Горячо говорили, набиваясь в одну из изб — моленную. Была она попросторней и с тщанием рублена. Что там, за лесами, за реками, за озерами? Приходили вести, что власть жестоко карает противников никониан.
Неужто можно казнить за то, что по-старому двоеперстием осеняешь себя? За истинную веру?
— Никон-то более не патриарх. Стало быть, и законы его надобно отменить.
— Неужто свергли?
— Соборно. Вселенские патриархи судили и приговорили.
— За что ж мы все страдаем? За что покинули родные места, могилы заветные? Порушили все устройство жизни за что?!
В самом деле — за что? Никон низвергнут, осужден, сослан на покаяние. Вот бы поворотить все по-старому, перестать мутить народ. Пусть молятся кто как хочет: кто по старому, кто по-новому. Провозгласить замирение на святой Руси. Тогда и бунтовать перестанут. И войско отзовут. И зачернят слово «расколоучитель».
Неужто великому государю все это невдомек?! Ведь так просто. Нет, не хотят, видно, поворотить. Кто-то там округ царя за Никона. Греки? Бояре? Служилые?
Трудно, ох трудно понять, кто разжигал смуту. Горит она адским пламенем. Кто почитает то пламя адским, а кто райским. Целыми моленными церквами, с детьми и старцами, свершали огненное восхождение.
Староверы захватили Палеостровский монастырь и держались там. А когда стрельцы пробились сквозь степу, то увидели дивное.
Храм пылал, веселые огоньки пробивались сквозь крышу притвора, сквозь куполки. А изнутри доносилось пение вперемешку с криками. Когда буйное пламя вырвалось наружу, стрельцы со страхом и трепетом увидели, как из церковной главы поднялся отец Игнатий с простертым крестом в белой ризе и великой светлости и стал воздыматься в небо, а за ним седые старцы тож в ризах, и народ, множество народу в белом с простертыми руками возносилось в небо.

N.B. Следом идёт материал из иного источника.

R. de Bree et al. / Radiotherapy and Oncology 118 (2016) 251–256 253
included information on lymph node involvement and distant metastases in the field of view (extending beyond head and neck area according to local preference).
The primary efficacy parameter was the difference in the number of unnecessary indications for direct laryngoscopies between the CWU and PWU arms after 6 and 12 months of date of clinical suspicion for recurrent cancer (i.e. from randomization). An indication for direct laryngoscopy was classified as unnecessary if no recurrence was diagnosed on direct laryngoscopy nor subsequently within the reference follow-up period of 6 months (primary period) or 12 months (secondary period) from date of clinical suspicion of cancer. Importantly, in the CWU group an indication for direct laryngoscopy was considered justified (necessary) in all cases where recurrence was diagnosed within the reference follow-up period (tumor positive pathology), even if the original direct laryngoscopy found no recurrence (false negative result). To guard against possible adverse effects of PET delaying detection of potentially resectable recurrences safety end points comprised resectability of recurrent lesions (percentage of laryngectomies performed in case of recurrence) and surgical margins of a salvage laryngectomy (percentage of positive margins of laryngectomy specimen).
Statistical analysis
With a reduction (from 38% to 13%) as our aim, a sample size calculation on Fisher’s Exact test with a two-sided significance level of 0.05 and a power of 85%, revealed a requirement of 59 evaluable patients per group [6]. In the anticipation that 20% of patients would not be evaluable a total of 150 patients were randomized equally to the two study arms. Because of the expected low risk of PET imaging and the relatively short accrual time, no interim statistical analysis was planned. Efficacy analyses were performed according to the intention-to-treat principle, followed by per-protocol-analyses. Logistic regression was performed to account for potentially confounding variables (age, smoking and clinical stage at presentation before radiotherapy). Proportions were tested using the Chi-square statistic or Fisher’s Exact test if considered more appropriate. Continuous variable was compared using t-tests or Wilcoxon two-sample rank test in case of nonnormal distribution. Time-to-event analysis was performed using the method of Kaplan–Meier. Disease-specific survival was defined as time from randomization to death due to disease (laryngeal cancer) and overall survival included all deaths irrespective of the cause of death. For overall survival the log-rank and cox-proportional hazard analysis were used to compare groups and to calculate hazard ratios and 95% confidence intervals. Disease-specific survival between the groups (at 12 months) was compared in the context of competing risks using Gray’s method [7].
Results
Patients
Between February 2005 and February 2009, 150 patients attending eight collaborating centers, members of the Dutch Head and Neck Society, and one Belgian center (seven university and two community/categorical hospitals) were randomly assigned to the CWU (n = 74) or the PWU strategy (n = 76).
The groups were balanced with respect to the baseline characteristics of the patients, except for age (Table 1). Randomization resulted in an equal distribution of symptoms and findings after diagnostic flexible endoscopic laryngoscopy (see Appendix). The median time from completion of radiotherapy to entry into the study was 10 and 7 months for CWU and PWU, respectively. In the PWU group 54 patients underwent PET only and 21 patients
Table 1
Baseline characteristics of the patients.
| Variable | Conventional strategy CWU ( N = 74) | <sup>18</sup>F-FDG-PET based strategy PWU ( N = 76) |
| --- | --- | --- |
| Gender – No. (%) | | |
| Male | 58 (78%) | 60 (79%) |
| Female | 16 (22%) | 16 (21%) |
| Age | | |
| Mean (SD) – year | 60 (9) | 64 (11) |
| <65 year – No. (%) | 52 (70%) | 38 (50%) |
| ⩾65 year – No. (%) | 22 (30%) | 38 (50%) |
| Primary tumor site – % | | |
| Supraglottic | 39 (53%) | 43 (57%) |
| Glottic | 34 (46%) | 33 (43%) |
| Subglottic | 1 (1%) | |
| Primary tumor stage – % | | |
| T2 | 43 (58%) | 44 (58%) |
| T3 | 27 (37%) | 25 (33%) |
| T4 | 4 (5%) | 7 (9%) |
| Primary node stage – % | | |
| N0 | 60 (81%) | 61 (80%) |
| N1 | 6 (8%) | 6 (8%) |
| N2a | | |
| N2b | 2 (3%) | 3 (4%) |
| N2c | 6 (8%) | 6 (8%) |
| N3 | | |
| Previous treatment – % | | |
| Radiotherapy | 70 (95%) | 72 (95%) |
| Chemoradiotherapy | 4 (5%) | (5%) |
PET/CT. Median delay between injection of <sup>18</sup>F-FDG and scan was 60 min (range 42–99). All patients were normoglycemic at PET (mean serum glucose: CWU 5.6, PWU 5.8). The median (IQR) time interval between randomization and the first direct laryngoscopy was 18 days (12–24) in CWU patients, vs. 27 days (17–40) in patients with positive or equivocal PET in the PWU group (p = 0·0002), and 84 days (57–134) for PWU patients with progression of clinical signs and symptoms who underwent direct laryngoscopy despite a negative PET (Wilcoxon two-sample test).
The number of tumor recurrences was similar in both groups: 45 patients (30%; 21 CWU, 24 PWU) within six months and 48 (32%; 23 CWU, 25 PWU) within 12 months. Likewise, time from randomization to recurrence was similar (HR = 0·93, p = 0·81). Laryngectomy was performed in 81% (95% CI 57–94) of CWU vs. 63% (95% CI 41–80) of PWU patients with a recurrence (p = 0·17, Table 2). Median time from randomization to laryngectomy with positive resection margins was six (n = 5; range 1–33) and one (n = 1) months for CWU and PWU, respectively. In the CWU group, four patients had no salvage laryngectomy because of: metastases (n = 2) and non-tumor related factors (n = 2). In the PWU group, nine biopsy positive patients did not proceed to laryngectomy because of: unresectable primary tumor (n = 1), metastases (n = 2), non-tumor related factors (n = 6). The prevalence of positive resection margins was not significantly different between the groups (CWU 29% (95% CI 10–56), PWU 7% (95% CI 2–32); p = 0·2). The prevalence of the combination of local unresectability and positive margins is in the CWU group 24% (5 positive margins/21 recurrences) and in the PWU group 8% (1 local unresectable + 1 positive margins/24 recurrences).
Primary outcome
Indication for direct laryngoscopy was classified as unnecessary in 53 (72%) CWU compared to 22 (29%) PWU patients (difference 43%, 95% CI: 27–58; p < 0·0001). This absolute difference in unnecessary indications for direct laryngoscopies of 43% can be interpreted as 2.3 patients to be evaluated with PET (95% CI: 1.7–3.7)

А потом, когда прошел последний ряд, небесные врата закрылись, и церковь догорела. Груда мерных углей, источавших синие адские огоньки, лежала там, где был святой храм.
Огненное восхождение запылало по всей Олонецкой земле, по берегам великих озер — Ладожского и Онежского, в дремучих Керженских лесах. Деревянные храмы горели, словно огромные свечи. Вместе с молящимися.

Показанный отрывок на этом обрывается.